St George--Knight, Martyr, Patron Saint, and Dragonslayer: The Pocket Essential Guide [Secure eReader]
Click on image to enlarge.
eBook by Giles Morgan
eBook Category: History/General Nonfiction
eBook Description: St. George is a figure that bridges many worlds. At the heart of the myths and legends surrounding this English icon lies the story of an Early Christian Martyr persecuted by the Roman Empire around the third century AD. But England is only one country to have adopted this legendary soldier saint as their patron. Other countries including Germany, Armenia, Hungary, Portugal and Malta have all claimed him as their own. The cult of St. George is astonishingly widespread with churches being dedicated to him in Ethiopia, Egypt, Greece and France. His heroic struggle and victory against the dragon can be interpreted as representing the bravery of an individual Christian or as the eternal battle been good and evil. But closer examination of the cult of St. George yields unexpected results. There are clear parallels between his legendary battle and that of earlier pre-Christian heroes such as Perseus and Beowulf. St. George is also identified with the Islamic hero Al Khidr who is said to have discovered the fountain of youth. He has been associated with the coming of spring and has functioned as fertility symbol and been closely linked to the Green Man of Pre-Christian Myth. St. George has also acted as a symbol of chastity and served as a healing saint. His flag has been appropriated by the far right but in recent times come to identify a multi-cultural England. David Beckham arguably embodies many of the contradictory aspects of St. George as sex symbol, multi-racial icon and national hero.

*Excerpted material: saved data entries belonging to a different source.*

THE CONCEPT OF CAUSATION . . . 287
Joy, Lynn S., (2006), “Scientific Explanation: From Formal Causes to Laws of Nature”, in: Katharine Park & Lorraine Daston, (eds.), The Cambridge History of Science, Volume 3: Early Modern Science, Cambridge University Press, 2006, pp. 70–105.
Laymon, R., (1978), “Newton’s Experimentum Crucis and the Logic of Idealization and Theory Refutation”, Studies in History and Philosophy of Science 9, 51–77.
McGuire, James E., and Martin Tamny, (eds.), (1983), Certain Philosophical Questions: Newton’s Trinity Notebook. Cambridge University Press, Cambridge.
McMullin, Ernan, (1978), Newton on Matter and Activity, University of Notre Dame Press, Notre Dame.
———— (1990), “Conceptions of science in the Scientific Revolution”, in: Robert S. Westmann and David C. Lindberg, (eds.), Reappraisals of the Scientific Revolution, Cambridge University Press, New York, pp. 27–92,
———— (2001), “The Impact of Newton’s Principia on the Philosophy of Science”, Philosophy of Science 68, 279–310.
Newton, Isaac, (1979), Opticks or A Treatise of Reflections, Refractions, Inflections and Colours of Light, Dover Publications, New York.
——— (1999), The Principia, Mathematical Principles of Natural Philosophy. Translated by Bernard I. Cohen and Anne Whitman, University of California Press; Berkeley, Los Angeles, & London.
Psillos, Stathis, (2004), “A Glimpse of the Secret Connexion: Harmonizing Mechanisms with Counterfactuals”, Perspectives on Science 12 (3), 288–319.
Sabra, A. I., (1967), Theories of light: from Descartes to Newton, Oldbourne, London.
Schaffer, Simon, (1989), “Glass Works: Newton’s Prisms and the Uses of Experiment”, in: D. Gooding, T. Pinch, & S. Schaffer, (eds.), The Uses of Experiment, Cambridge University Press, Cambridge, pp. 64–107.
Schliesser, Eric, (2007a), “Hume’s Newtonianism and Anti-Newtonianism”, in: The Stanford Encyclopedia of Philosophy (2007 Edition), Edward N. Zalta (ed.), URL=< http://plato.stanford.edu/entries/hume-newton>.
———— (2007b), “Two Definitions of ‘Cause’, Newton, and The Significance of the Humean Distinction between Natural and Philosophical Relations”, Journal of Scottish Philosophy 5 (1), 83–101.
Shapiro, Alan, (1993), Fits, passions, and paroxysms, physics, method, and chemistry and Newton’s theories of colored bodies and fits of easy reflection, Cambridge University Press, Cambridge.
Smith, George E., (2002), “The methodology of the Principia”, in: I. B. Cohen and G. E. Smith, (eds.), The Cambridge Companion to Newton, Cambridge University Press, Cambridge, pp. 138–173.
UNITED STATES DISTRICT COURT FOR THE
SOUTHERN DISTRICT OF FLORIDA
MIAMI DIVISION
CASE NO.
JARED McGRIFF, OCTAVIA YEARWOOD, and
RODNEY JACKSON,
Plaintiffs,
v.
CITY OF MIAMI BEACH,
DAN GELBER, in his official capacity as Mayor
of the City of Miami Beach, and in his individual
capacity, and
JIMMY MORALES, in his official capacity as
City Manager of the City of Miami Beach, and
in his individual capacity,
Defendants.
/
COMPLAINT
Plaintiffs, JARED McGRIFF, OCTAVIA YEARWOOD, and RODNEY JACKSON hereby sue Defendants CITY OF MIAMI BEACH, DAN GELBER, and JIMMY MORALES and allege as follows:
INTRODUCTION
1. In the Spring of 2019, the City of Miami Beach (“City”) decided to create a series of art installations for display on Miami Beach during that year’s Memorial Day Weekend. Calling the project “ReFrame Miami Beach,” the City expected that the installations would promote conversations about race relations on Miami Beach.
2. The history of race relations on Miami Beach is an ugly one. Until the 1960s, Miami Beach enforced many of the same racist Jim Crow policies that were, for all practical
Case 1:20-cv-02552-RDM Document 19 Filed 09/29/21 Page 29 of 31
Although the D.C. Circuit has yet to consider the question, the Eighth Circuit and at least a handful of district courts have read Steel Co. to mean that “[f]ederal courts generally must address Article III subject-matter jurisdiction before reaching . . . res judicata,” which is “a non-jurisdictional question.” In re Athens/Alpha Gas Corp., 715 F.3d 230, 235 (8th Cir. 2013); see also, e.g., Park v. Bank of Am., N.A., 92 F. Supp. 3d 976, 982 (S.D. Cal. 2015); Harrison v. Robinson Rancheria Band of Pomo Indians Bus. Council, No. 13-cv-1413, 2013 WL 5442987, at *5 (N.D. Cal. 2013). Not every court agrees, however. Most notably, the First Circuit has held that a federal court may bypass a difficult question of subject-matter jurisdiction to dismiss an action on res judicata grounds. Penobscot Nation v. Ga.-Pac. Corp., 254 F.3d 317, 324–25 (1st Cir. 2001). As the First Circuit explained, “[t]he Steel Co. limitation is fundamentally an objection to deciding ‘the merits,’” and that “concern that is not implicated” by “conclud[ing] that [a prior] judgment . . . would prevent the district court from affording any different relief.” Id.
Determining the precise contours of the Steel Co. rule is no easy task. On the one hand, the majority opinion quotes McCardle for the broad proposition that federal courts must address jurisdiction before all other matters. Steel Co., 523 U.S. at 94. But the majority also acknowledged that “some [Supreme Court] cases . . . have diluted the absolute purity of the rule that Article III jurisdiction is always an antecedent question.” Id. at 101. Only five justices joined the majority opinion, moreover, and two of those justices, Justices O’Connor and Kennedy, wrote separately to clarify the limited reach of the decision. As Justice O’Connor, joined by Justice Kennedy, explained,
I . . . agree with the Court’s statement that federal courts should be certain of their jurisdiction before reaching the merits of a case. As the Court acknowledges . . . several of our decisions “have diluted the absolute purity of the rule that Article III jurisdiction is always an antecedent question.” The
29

eBook Publisher: Pocket Essentials/Pocket Essentials
Fictionwise Release Date: January 2007
It is claimed that a vision of St George was seen during the English victory at Agincourt in 1415. Many such appearances
have been ascribed to St George, from the crusades through to spectral manifestations on the battlefields of the First World War. A warrior saint, very often identified with patriotic and sometimes jingoistic concerns, he has come to be seen by many as an unequivocally English icon. His legend is evident in every aspect of society from the dedication
of churches in his honour to secular representations in advertising and, particularly, in the use of his flag, the red cross of St George. And yet for all his notoriety and identification
with such familiar institutions as the English village pub, he remains both an elusive and enigmatic figure. The popularity of the story of his mythical battle with the dragon has come to obscure his origins as a real Christian martyr, who is thought to have lived around the third century AD. Persecuted by a cruel ruler for his beliefs, St George?s legendary courage stems from accounts of his refusal to worship pagan gods even when faced with torture and eventual execution. Some early accounts of his life suggest that he may have been from the province of Cappadocia in Central Turkey, others that he was Palestinian or possibly even of Nubian ancestry. The story of how an early Christian martyr from the Eastern Mediterranean came to be the patron saint of England is a fascinating if contradictory and confused one. Some people may be surprised to find that St George is also patron saint of many other countries and is recognised on a global scale. He has been claimed by countries as diverse as Germany, Armenia, Lithuania, Portugal, Malta and Hungary. St George is the patron of Barcelona, Antioch, Genoa and many French towns. The European state of Georgia was named after him. Closer examination of the cult of St George reveals not only his significance to a wide range of countries and societies
but also some of the varying and differing roles he has fulfilled in those cultures. He has been a symbol of fertility and champion of the spring, defeating the dragon of winter, and yet he has also served as a role model of chastity. As the ultimate Christian knight, George has been depicted slaying
female dragons as he fights the lustful temptations of the flesh. But his exploits have not been limited solely to Christian contexts. He has been identified with the Islamic hero Al Khidr who was said to have discovered the mythical
Fountain of Youth. As Christian martyr, St George was said to have been tortured to death (several times!), only to be resurrected by God, and his story is often linked with concepts of renewal, re-birth and revival. His legends often contain allusions to magic springs and the release of water, which has been ?held back? by the dragon and flows again when the beast is killed. The celebration of his feast day on 23 April may be connected with the coming of spring and the death of winter. Many parallels can also be drawn with pre-Christian heroes who fight terrible monsters such as Beowulf, Siegfried and Theseus, who defeats the terrible Minotaur. Close analysis of these legends shows the differing
cultural values that inform them but demonstrates the seemingly universal need for a heroic figure who is lauded and revered.